そして、全体に「自然さ」ということがゆきわたっていなければ、このモットーはなりたたないのです。主体性には「自然さ」という大きなタガがはまっているのだ、そして、「自然さ」とは、ある大きな権威にかけてウソをつかないことだ、むさぼらないことだ、という認識がなければ、このモットーはなりたたないのです。

このマルクスの言葉は、「・・・であればいいなあ」という、ユートピア志向ではありません。根なし草的な主体性の謳歌、すなわちエゴイズムに取斂し、物質(お金)を主人公としないわけにはいかない人間中心主義に対して、「自然さ」への回帰をきびしくせまっている、すなわち人間的自然主義を要請している言葉なのです。

「自然さ」に近い子どもたちに、自己教育の復権がいかに重要であるか、そして、それは、子どもヘの信頼、自然への信頼、その奥にひそむより大きなものに身を任せることなしには行われないのだ、ということを述べました。福祉という面でも、このことはあてはまると思います。

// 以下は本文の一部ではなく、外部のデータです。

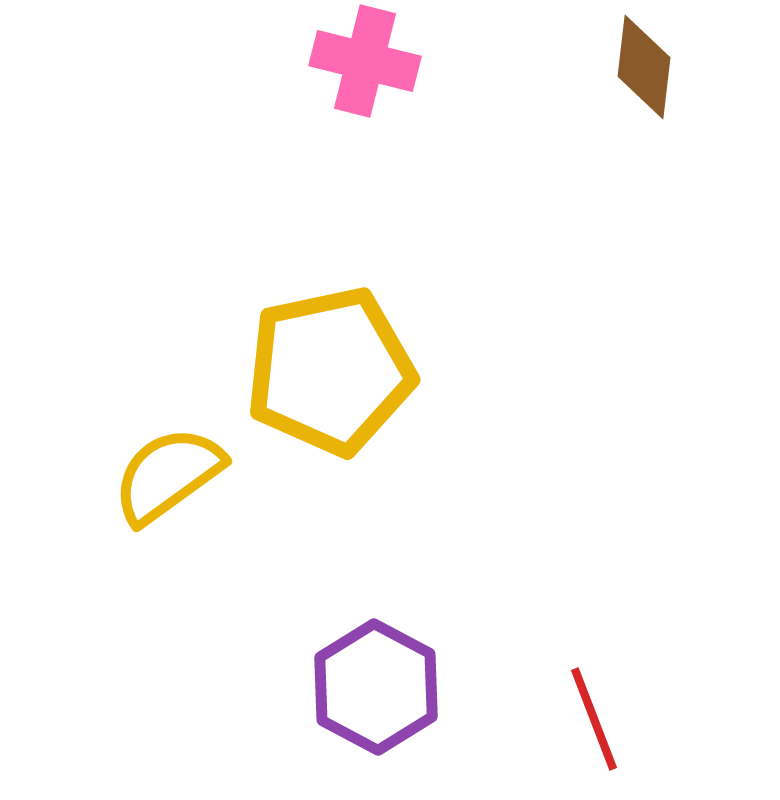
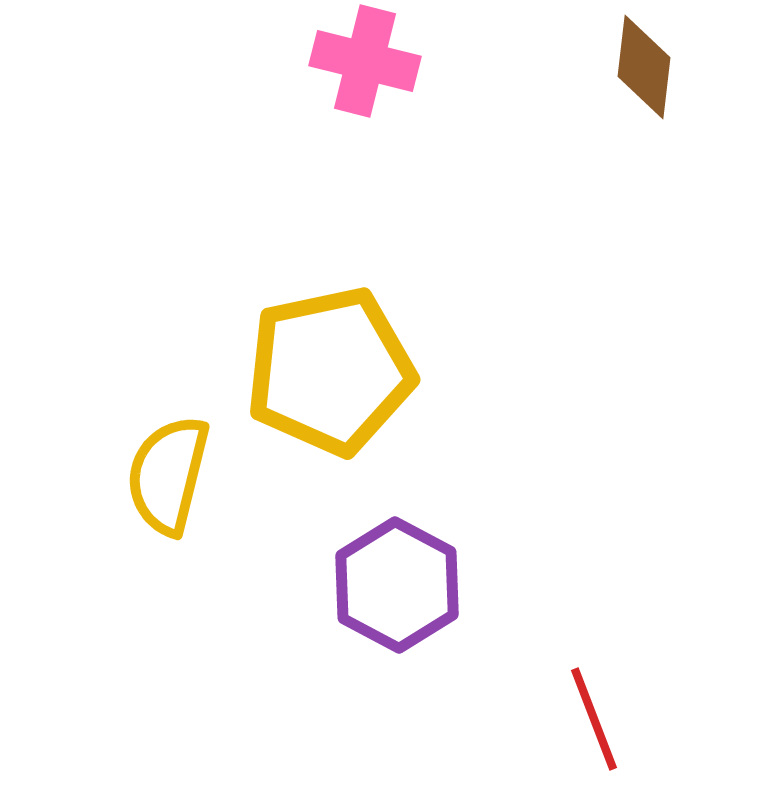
yellow semicircle: rotated 40 degrees counterclockwise
purple hexagon: moved 21 px right, 102 px up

お話ししているうちに、次第に人間的自然主義という考えが押し出されてくるようになりました。この立場について、私はこれからも考えを進めていくつもりです。理性主義でも物質主義でもなく、精神主義でもない道を、仮に”人間的自然主義”という言葉に依拠して、切り開いていきたいと思います。

くだくだしいお話になってしまいましたが、意のあるところをお汲みとり下さるよう、お願いいたします。